It is a curious proof of the ignorance which has prevailed in
recent times concerning the psychic sexual nature of women that,
although in earlier ages the fact that women are normally liable
to erotic dreams was fully recognized, in recent times it has
been denied, even by writers who have made a special study of the
sexual impulse in women. Eulenburg (_Sexuale Neuropathie_, 1895,
pp. 31, 79) appears to regard the appearances of sexual phenomena
during sleep, in women, as the result of masturbation. Adler, in
what is in many respects an extremely careful study of sexual
phenomena in women (_Die Mangelhafte Geschlechtsempfindung des
Weibes_, 1904, p. 130), boldly states that they do not have
erotic dreams.
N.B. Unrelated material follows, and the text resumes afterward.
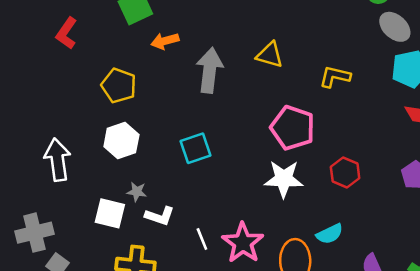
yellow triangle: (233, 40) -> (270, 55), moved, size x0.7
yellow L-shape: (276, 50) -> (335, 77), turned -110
In 1847, E. Guibout ("Des Pollutions Involontaires
chez la Femme," _Union Medicale_, p. 260) presented the case of a
married lady who masturbated from the age of ten, and continued
the practice, even after her marriage at twenty-four, and at
twenty-nine began to have erotic dreams with emissions every few
nights, and later sometimes even several times a night, though
they ceased to be voluptuous; he believed the case to be the
first ever reported of such a condition in a woman. Yet,
thousands of years ago, the Indian of Vedic days recognized
erotic dreams in women as an ordinary and normal occurrence.